Sargent stiffly bent down and picked up the magazine, while Ladivine, sitting perfectly still, feeling the sudden scowl on her face, vowed not to apologize.
Sargent tapped on the crumpled page.
“It says here the trial’s starting soon. Your poor mother. I had no idea. They mention you, too, the victim’s daughter.”
Ladivine felt herself blushing. Sweat was flowing from beneath her bare arms, dampening her pink dress.
Her students didn’t yet understand French well enough to follow Sargent’s words, but Ladivine felt dishonored before them.
Because who but a thoughtless daughter and a blameworthy family deserved to be exposed in the sordid true-crime pages for all the world to see?
“I suppose you’ll have to go,” Sargent went on in her breathy, lachrymose voice. “To the trial. Don’t worry, I’ll take your students.”
“No, no,” said Ladivine briskly. “This is none of your business.
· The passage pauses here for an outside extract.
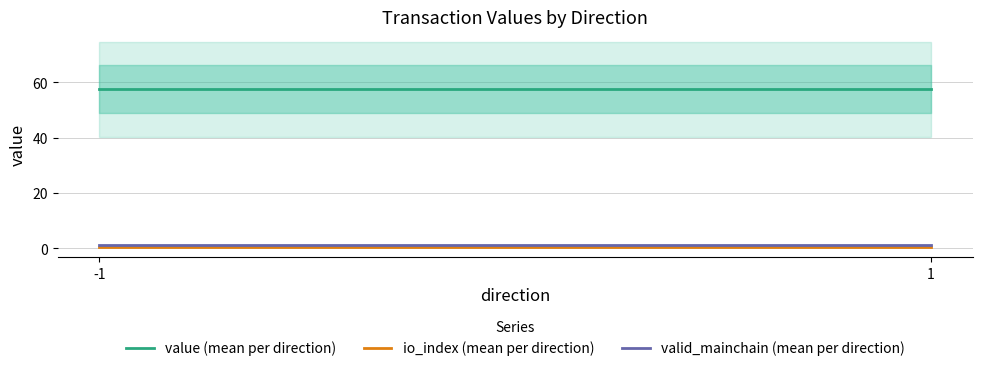

Reading left to right, list all the values displayed in this chart.

value (mean per direction): 57.4	57.4
io_index (mean per direction): 0.5	0.5
valid_mainchain (mean per direction): 1.0	1.0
I’m not going.”
She’d spoken angrily in spite of herself, her sharp tone sending a ripple of unease, she realized, through her intrigued, watchful students.
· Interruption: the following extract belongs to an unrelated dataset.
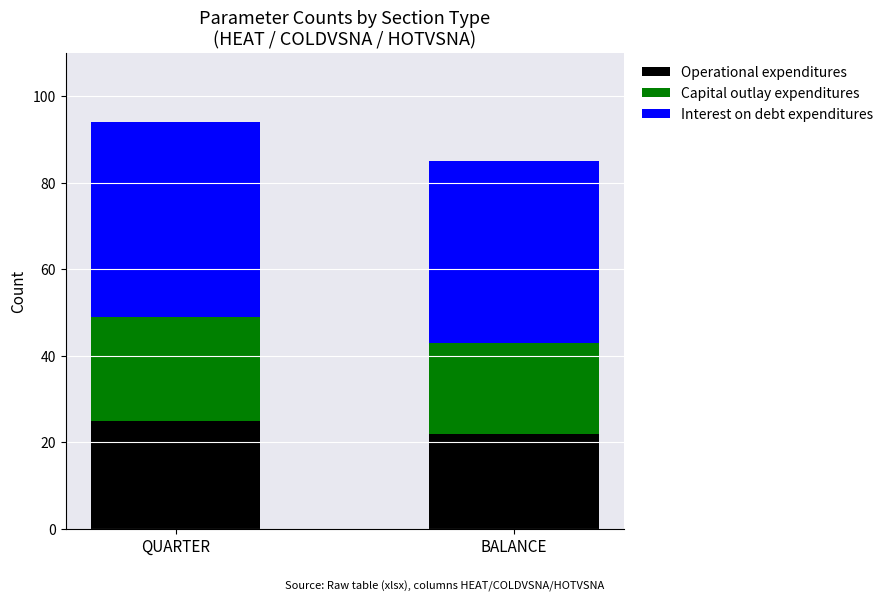

What is the total value across all series at BALANCE?

85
To her great surprise, Sargent backed away, vaguely raising two conciliatory hands to Ladivine and giving her a glance unmistakably tinged with almost fearful respect, which, superimposed on her excitement but not concealing it, gave her the dewy-eyed air of a woman in love.
At the same time, she displayed the magazine once again.
And Ladivine looked deep into Clarisse Rivière’s astonished eyes, achingly contemplating the little white rounded collar, the cardigan buttoned up to the top, picturing the knife plunging into the fine skin over her jawbone, just under her ear.